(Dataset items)

....

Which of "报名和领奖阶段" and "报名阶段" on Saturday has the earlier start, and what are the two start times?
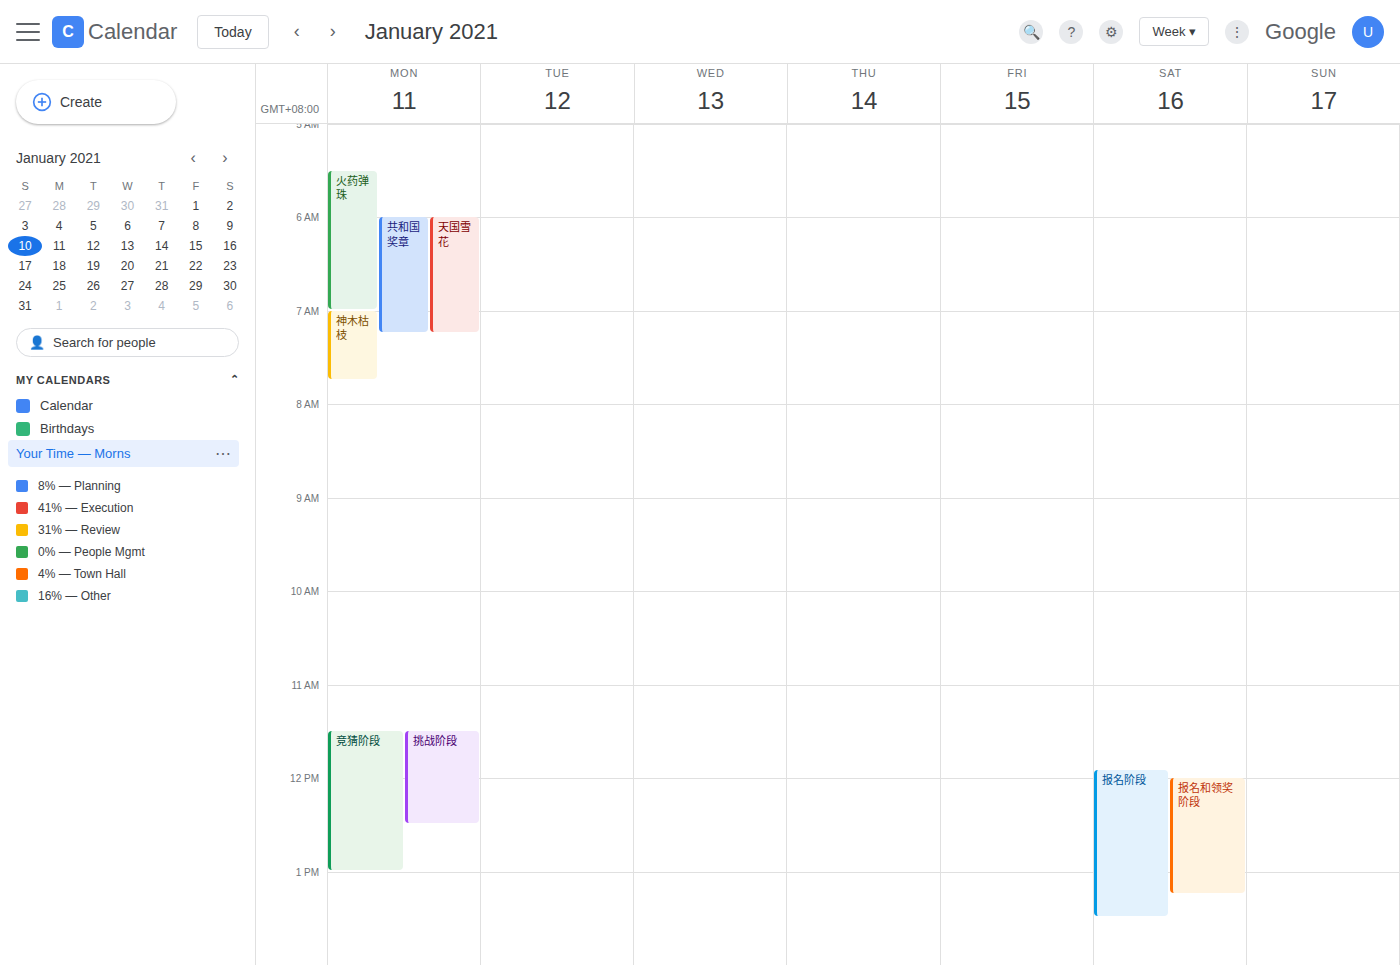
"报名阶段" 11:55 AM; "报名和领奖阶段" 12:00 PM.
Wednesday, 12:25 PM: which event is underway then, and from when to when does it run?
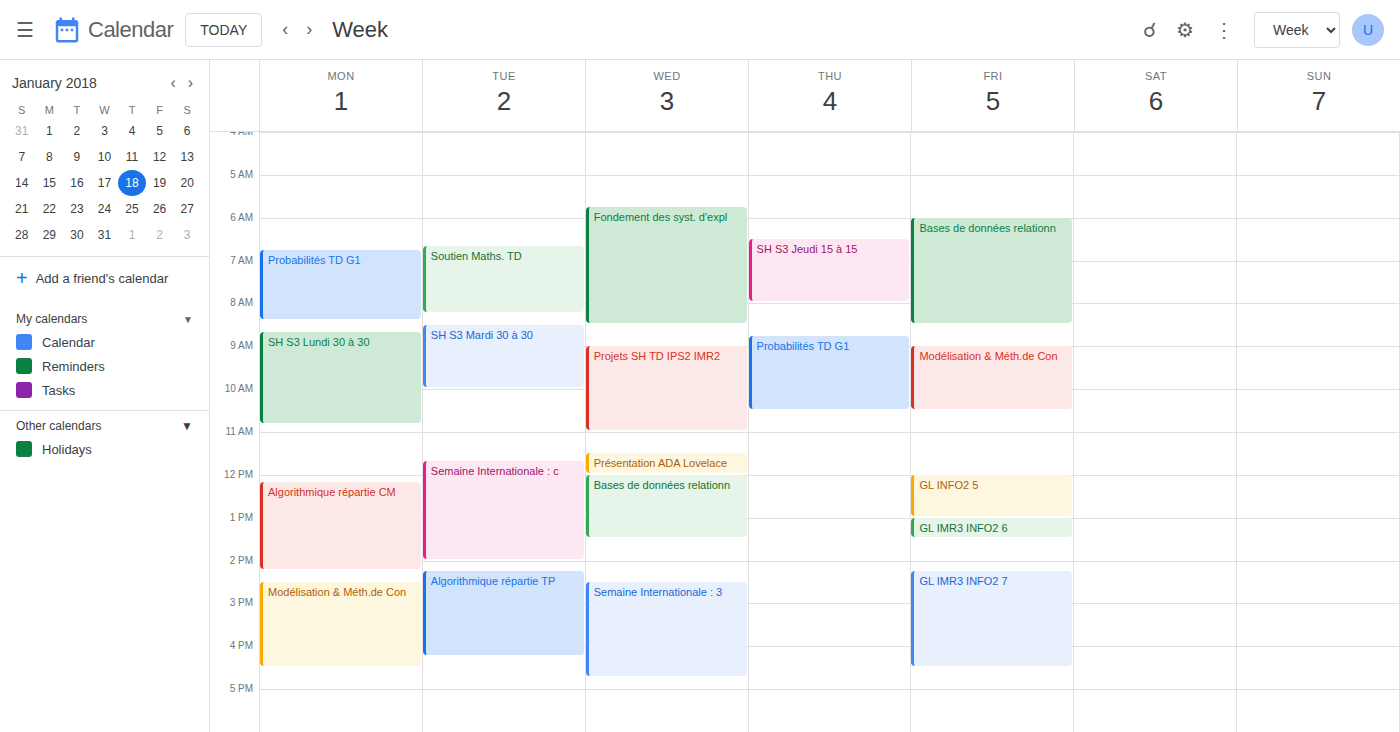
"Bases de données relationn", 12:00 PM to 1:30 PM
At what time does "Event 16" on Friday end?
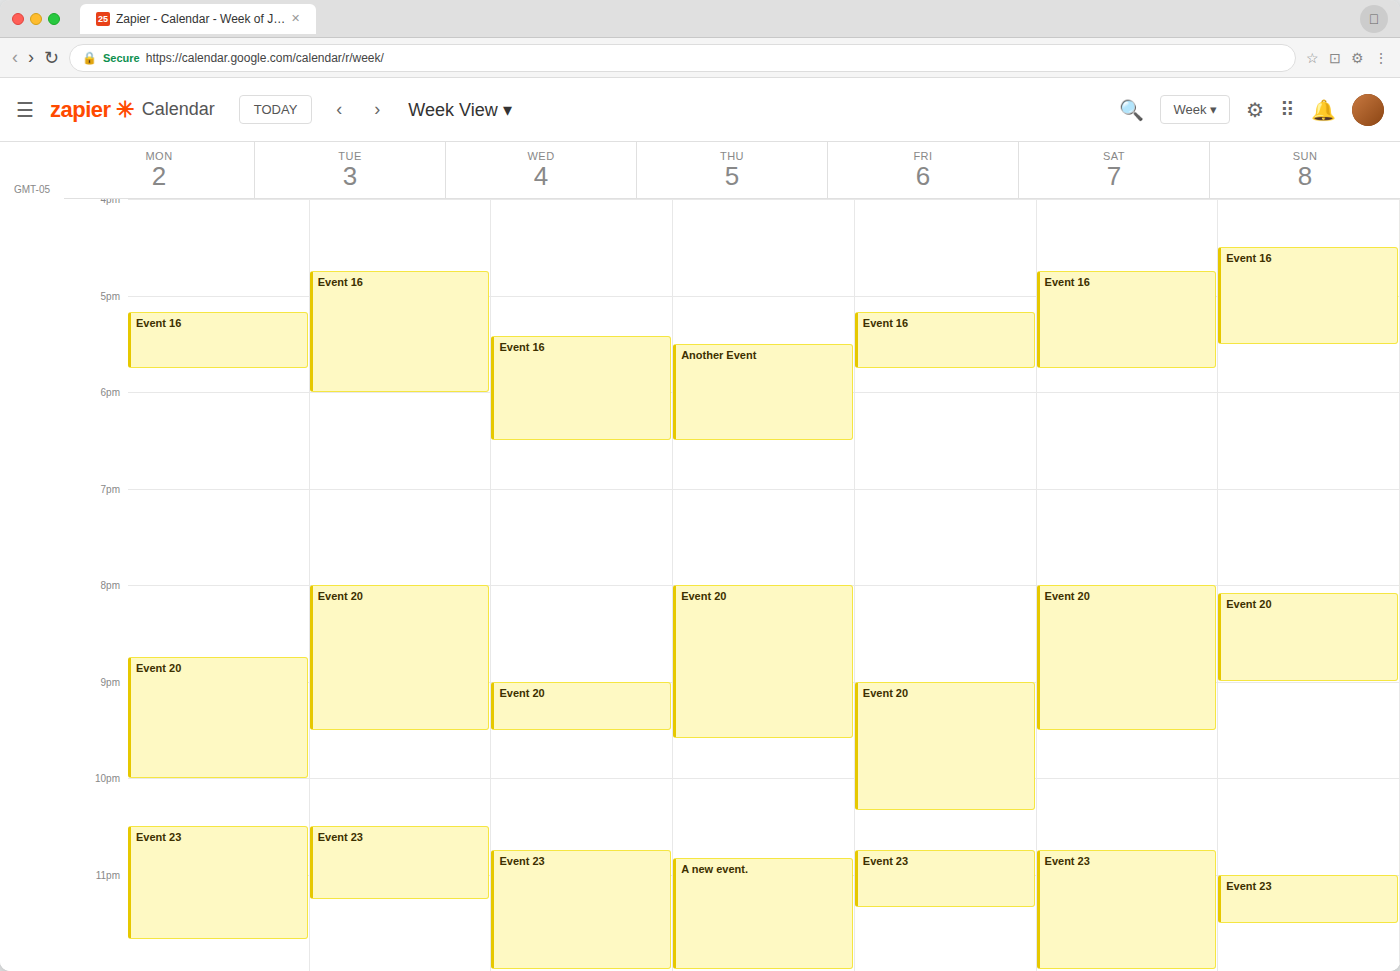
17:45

....

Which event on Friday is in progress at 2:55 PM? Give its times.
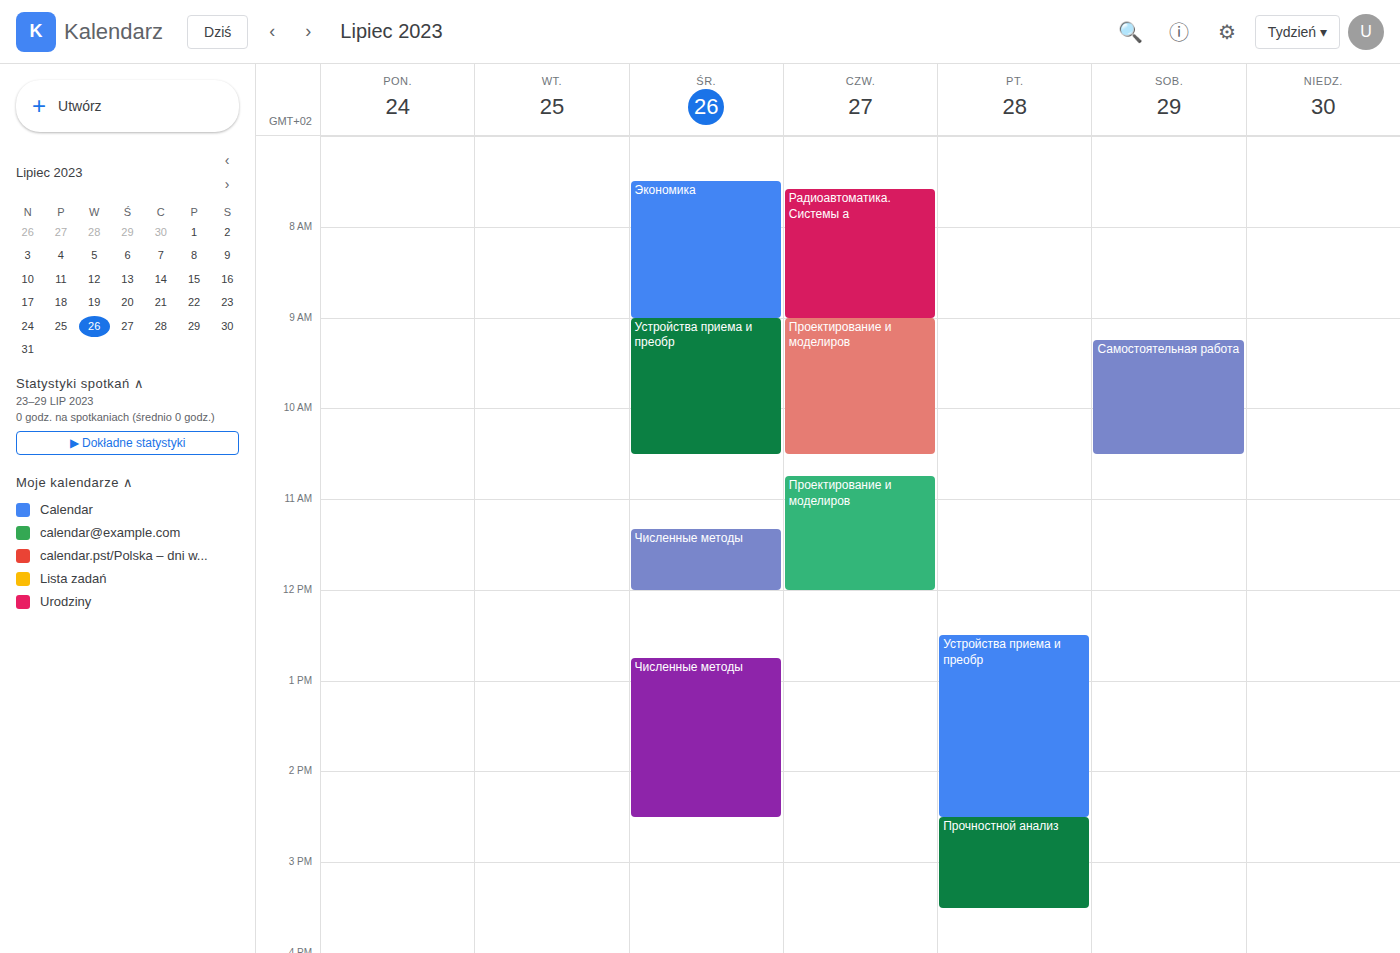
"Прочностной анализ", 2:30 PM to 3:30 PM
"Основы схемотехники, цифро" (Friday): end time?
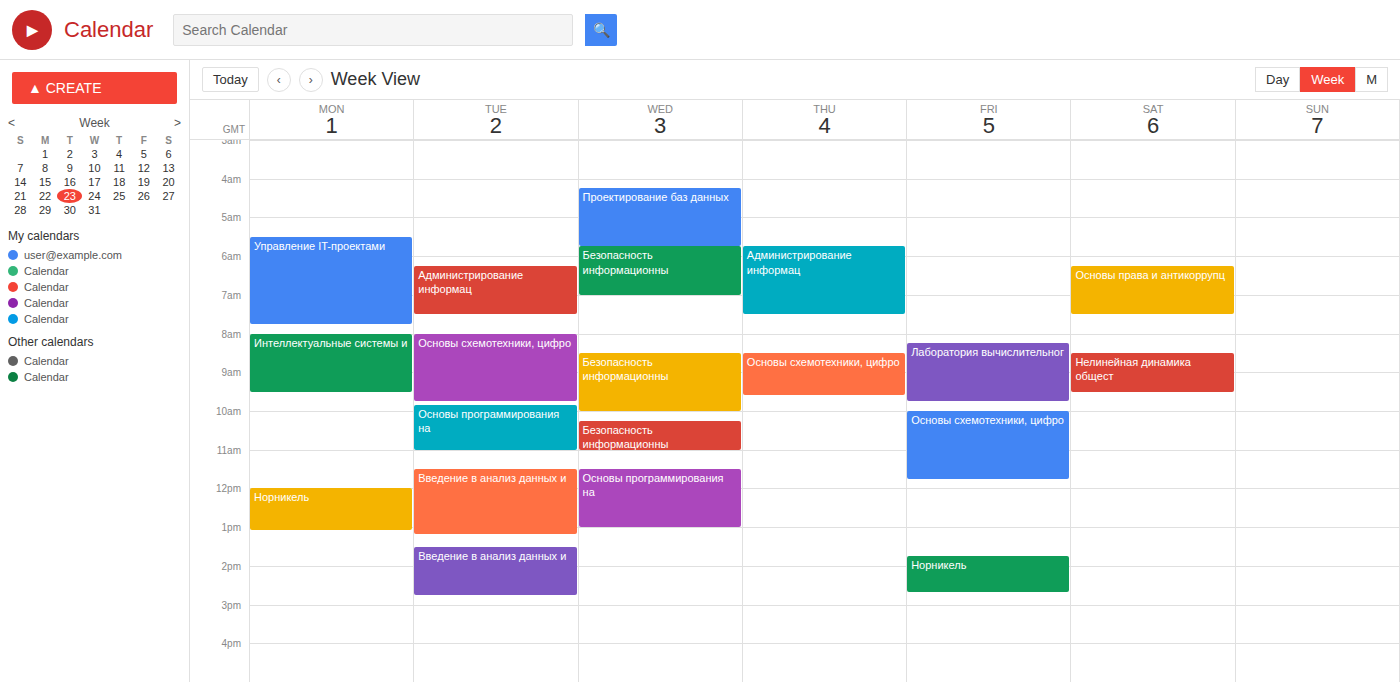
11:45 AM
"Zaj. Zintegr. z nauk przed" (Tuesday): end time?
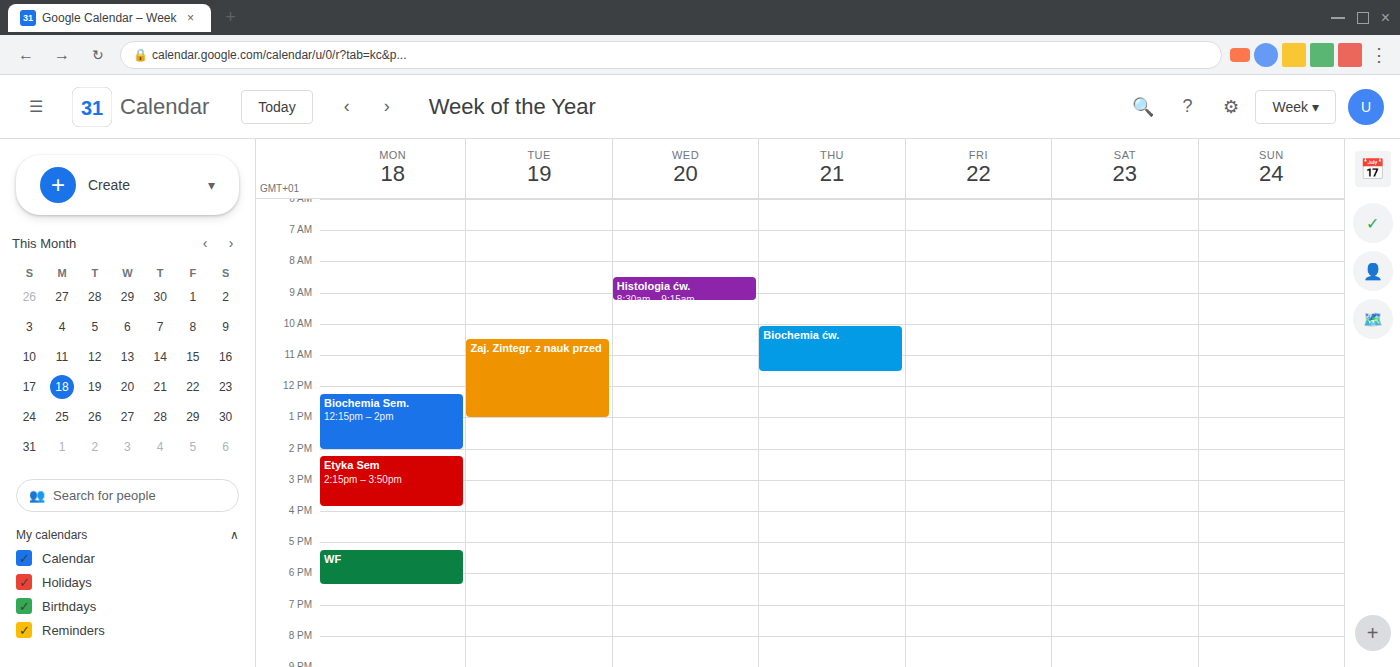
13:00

....

Count how many lines in the records above contain the string "报名和领奖阶段", treating case as significant, and reply with the number alone.

Task solution | 2